(forgive me for a work interlude)
Typically, I’m the guy at work who knows everything.
The guy who’s got it all in his head, the guy who gets the phone calls with obscure questions at 3am. The guy who’s gotta write out a novel of process when he goes away on vacation for more than a couple days, and who still gets called in Hawaii or Turks and Caicos or Fiji.
Only it’s not true anymore.
One of the things that happened to me this last year is that I had a horrible year personally, the same time that my group at work got completely re-purposed. We used to be all about chips, and then one day last april, my employer stopped caring much about custom ASICs.
We were the guys who kept the chip designers working, and suddenly we didn’t have a job. So we had to convert to being all about boards. We did it – and we did a great job. The proof is in our latest – and next – products. But to do it, my team had to learn a new business from scratch. And for the first time in years, I wasn’t the guy who was in deepest, first. I’ve been playing catchup ever since.
There are a lot of reasons why, and that’s a much longer, more painful story, a story for some other time and place. The part that’s relevant now is that I’m finally catching up.
I’m catching up because the guy I work with, the guy who wound up in my usual role, the go-to guy, the technical leader, the guy who knows everything, is leaving on a month-long trip to africa. And I have to learn everything he knows and everything he does in about two and a half more days.

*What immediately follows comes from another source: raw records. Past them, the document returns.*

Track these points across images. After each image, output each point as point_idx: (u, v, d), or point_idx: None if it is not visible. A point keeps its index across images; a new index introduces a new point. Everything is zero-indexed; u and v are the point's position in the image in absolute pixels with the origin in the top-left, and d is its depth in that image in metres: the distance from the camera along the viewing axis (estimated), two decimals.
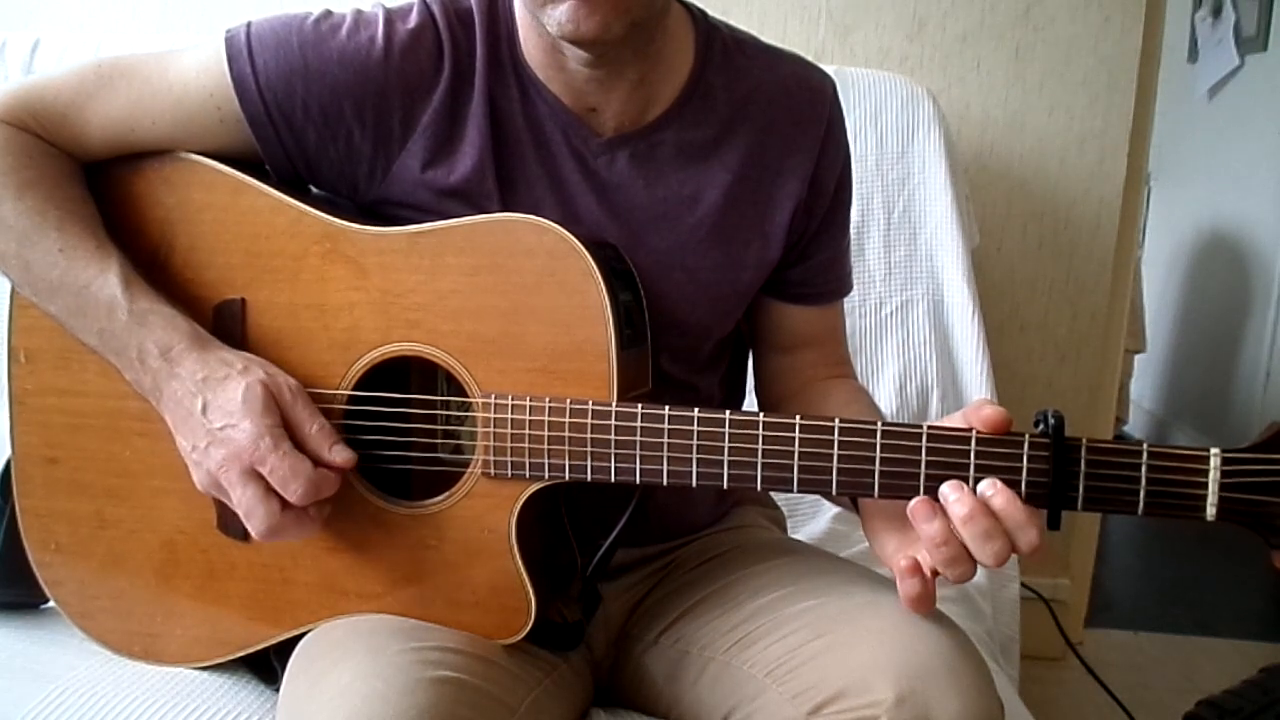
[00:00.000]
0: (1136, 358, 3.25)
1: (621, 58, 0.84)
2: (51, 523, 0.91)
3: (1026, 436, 0.73)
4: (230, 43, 0.85)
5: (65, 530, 0.90)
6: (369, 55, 0.84)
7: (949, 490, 0.73)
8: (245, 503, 0.77)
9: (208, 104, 0.85)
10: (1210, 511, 0.71)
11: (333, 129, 0.85)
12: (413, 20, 0.86)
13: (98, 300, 0.81)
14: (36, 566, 0.92)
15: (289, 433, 0.78)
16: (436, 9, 0.87)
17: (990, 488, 0.73)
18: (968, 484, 0.73)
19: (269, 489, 0.77)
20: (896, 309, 1.57)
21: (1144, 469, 0.71)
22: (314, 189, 0.90)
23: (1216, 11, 3.33)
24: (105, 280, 0.81)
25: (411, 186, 0.87)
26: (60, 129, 0.86)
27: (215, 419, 0.78)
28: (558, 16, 0.78)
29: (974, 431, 0.74)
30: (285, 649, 0.85)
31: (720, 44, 0.92)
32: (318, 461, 0.78)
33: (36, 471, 0.91)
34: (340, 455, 0.79)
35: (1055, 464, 0.72)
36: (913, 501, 0.74)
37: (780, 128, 0.92)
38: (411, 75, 0.85)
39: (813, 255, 0.97)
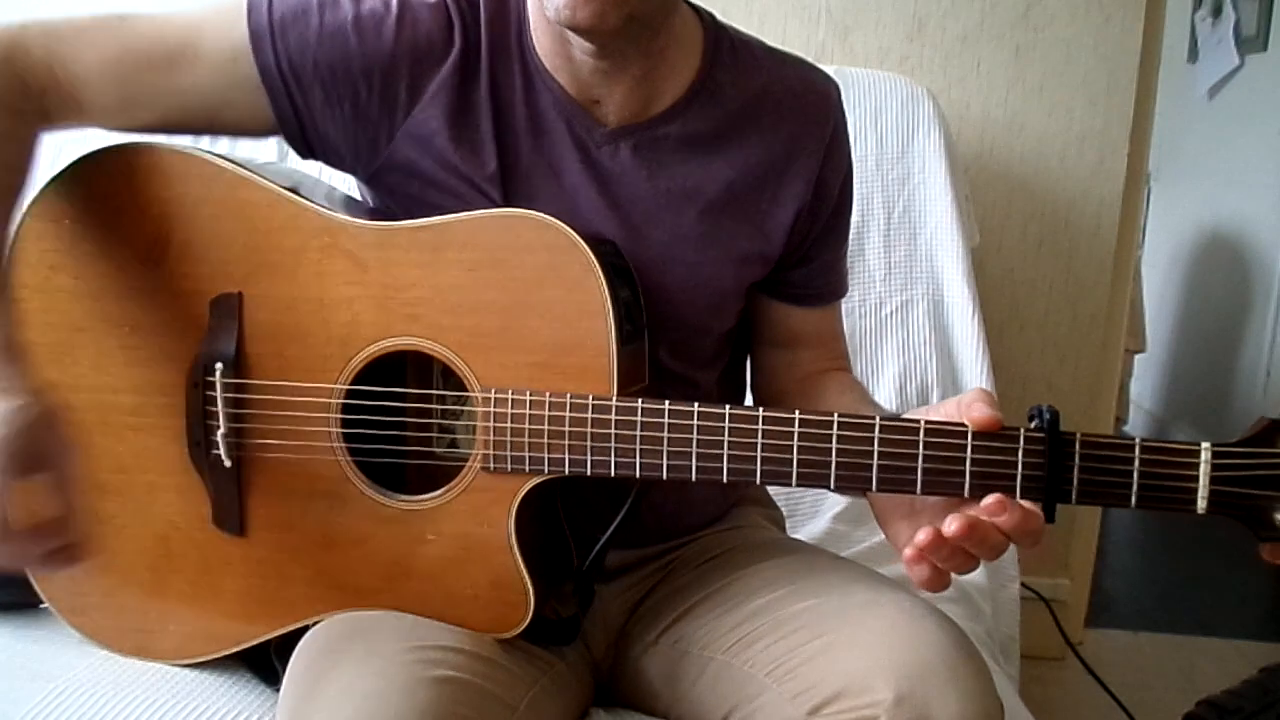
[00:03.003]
0: (1136, 357, 3.25)
1: (624, 51, 0.85)
2: None
3: (1022, 431, 0.73)
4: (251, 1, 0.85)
5: None
6: (382, 23, 0.85)
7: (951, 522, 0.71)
8: None
9: (225, 59, 0.85)
10: (1201, 504, 0.71)
11: (340, 90, 0.86)
12: None
13: None
14: None
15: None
16: None
17: (999, 510, 0.71)
18: (964, 477, 0.73)
19: None
20: (896, 309, 1.56)
21: (1136, 462, 0.72)
22: (323, 162, 0.90)
23: (1216, 11, 3.33)
24: None
25: (416, 155, 0.87)
26: (63, 66, 0.84)
27: None
28: (556, 1, 0.78)
29: (970, 426, 0.74)
30: (286, 648, 0.84)
31: (728, 45, 0.93)
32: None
33: None
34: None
35: (1050, 458, 0.72)
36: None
37: (787, 129, 0.93)
38: (421, 45, 0.86)
39: (815, 258, 0.97)
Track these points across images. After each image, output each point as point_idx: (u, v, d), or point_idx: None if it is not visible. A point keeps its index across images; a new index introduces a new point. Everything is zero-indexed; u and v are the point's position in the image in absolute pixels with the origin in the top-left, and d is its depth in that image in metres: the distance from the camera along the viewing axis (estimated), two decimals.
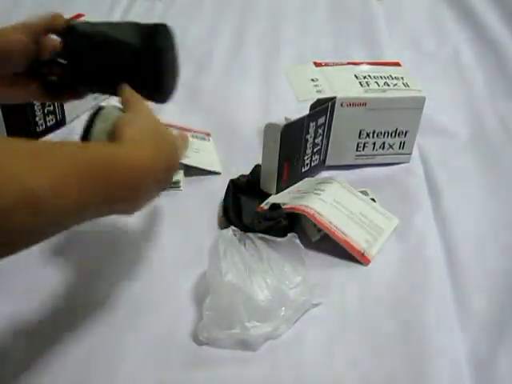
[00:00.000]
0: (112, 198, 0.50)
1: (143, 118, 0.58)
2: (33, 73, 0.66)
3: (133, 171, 0.52)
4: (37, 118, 0.88)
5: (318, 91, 0.81)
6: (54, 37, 0.65)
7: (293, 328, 0.64)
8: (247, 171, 0.80)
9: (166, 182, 0.60)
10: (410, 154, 0.88)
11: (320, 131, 0.81)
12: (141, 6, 1.30)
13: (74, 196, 0.45)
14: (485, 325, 0.66)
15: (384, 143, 0.86)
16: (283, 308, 0.63)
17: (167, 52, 0.64)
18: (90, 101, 0.96)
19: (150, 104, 0.62)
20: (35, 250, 0.72)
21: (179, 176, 0.82)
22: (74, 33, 0.64)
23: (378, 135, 0.85)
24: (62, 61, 0.65)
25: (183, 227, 0.77)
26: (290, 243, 0.69)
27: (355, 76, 0.85)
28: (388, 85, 0.83)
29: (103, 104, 0.61)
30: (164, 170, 0.57)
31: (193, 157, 0.85)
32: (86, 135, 0.58)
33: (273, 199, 0.77)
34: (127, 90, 0.61)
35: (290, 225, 0.73)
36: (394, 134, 0.85)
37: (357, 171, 0.86)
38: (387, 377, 0.60)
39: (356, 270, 0.71)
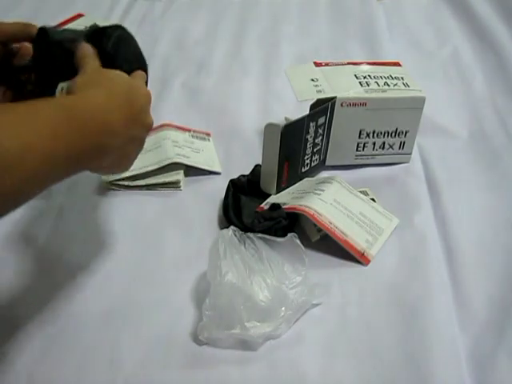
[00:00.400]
0: (84, 146, 0.51)
1: (91, 71, 0.58)
2: (1, 78, 0.66)
3: (93, 114, 0.52)
4: None
5: (318, 91, 0.81)
6: (27, 44, 0.65)
7: (293, 328, 0.64)
8: (247, 171, 0.80)
9: (138, 121, 0.58)
10: (410, 154, 0.88)
11: (320, 131, 0.81)
12: (141, 6, 1.30)
13: (46, 150, 0.46)
14: (485, 325, 0.66)
15: (384, 143, 0.86)
16: (283, 308, 0.63)
17: (117, 52, 0.64)
18: None
19: None
20: (35, 244, 0.72)
21: (179, 176, 0.82)
22: (44, 38, 0.64)
23: (378, 135, 0.85)
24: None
25: (183, 227, 0.77)
26: (290, 243, 0.69)
27: (355, 76, 0.85)
28: (388, 85, 0.83)
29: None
30: (127, 107, 0.56)
31: (193, 157, 0.85)
32: None
33: (273, 199, 0.77)
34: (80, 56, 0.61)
35: (290, 225, 0.73)
36: (394, 134, 0.85)
37: (357, 171, 0.86)
38: (387, 377, 0.60)
39: (356, 270, 0.71)
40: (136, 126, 0.58)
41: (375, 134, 0.84)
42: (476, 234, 0.77)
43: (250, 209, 0.75)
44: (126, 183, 0.80)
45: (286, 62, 1.11)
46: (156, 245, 0.74)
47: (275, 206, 0.74)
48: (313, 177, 0.84)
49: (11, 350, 0.61)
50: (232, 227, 0.68)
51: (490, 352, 0.63)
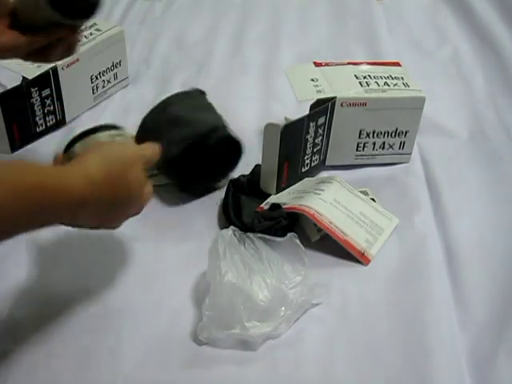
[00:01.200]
0: (40, 219, 0.51)
1: (109, 151, 0.57)
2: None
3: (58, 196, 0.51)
4: (37, 118, 0.88)
5: (318, 91, 0.81)
6: None
7: (292, 328, 0.64)
8: (247, 171, 0.80)
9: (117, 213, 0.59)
10: (410, 154, 0.88)
11: (320, 131, 0.81)
12: (141, 6, 1.30)
13: (5, 214, 0.47)
14: (485, 325, 0.66)
15: (384, 143, 0.86)
16: (283, 308, 0.63)
17: None
18: (91, 102, 0.96)
19: None
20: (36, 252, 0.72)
21: None
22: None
23: (378, 135, 0.85)
24: None
25: (183, 227, 0.76)
26: (289, 243, 0.68)
27: (355, 76, 0.85)
28: (388, 85, 0.83)
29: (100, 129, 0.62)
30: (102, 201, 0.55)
31: None
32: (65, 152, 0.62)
33: (273, 199, 0.77)
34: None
35: (290, 225, 0.73)
36: (394, 134, 0.85)
37: (357, 171, 0.86)
38: (387, 377, 0.60)
39: (356, 270, 0.71)
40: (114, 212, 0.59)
41: (375, 134, 0.84)
42: (476, 234, 0.77)
43: (250, 209, 0.75)
44: None
45: (285, 62, 1.11)
46: (156, 244, 0.74)
47: (275, 206, 0.73)
48: (313, 177, 0.84)
49: (11, 350, 0.61)
50: (232, 227, 0.68)
51: (490, 352, 0.63)
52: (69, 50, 0.68)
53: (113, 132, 0.62)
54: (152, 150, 0.62)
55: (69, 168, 0.55)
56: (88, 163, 0.54)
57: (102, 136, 0.61)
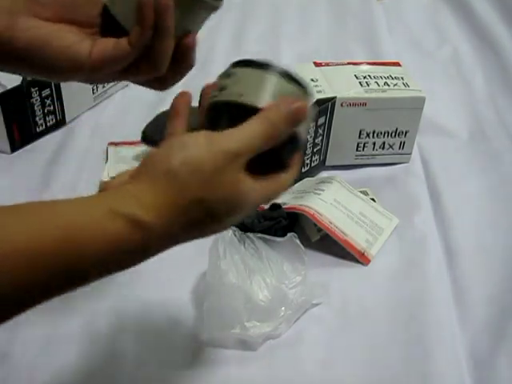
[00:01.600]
0: (69, 278, 0.41)
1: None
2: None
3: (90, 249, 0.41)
4: (37, 118, 0.88)
5: (318, 91, 0.81)
6: None
7: (292, 328, 0.64)
8: None
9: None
10: (410, 154, 0.88)
11: (320, 131, 0.81)
12: None
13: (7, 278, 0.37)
14: (484, 325, 0.66)
15: (384, 143, 0.86)
16: (283, 308, 0.63)
17: None
18: (91, 102, 0.96)
19: None
20: None
21: None
22: None
23: (378, 135, 0.85)
24: None
25: None
26: (289, 243, 0.68)
27: (355, 76, 0.85)
28: (388, 85, 0.83)
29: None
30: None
31: None
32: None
33: None
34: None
35: (289, 225, 0.73)
36: (394, 134, 0.85)
37: (357, 171, 0.86)
38: (387, 376, 0.60)
39: (356, 270, 0.71)
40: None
41: (375, 134, 0.84)
42: (476, 234, 0.77)
43: None
44: None
45: (285, 62, 1.11)
46: None
47: (275, 206, 0.73)
48: (313, 177, 0.84)
49: (12, 347, 0.61)
50: (232, 227, 0.68)
51: (490, 352, 0.63)
52: (186, 56, 0.53)
53: (287, 84, 0.45)
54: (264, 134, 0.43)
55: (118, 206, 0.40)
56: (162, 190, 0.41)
57: (275, 81, 0.46)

This is good – in theory. I need to get back in fighting trim, work-wise. I need to get back to the point where I can manage fifteen things at a time, keep on top of everything, know who’s doing what where. And this forces me back there. Writing it down (thank god for wikis, they make documentation so fucking easy), training people, solving problems. That’s what I do, so having to take over again as the focal point gets me back into the mind set I need.
But god damn, I wish I were taking off for a month in africa. I want to tell him, take me with you.
I woke up with the need to go incredibly strong in my mind, the need to be out the door. The need to feel the weight off my shoulders, the need to be warm and free and open.
There are moments where I hear something out there call me so loud it’s everything I can do not to answer. I woke up thinking, quit my job, quit my job, quit my job. The kind of voice-in-my-head moment where I feel like screaming shut up shut up shut up at the inside of my own head.
My head’s finally getting back in the game, and yet, the call gets louder and louder. I need earplugs on the inside, or I need to listen to the call. Some days it’s a hard choice not to listen to it.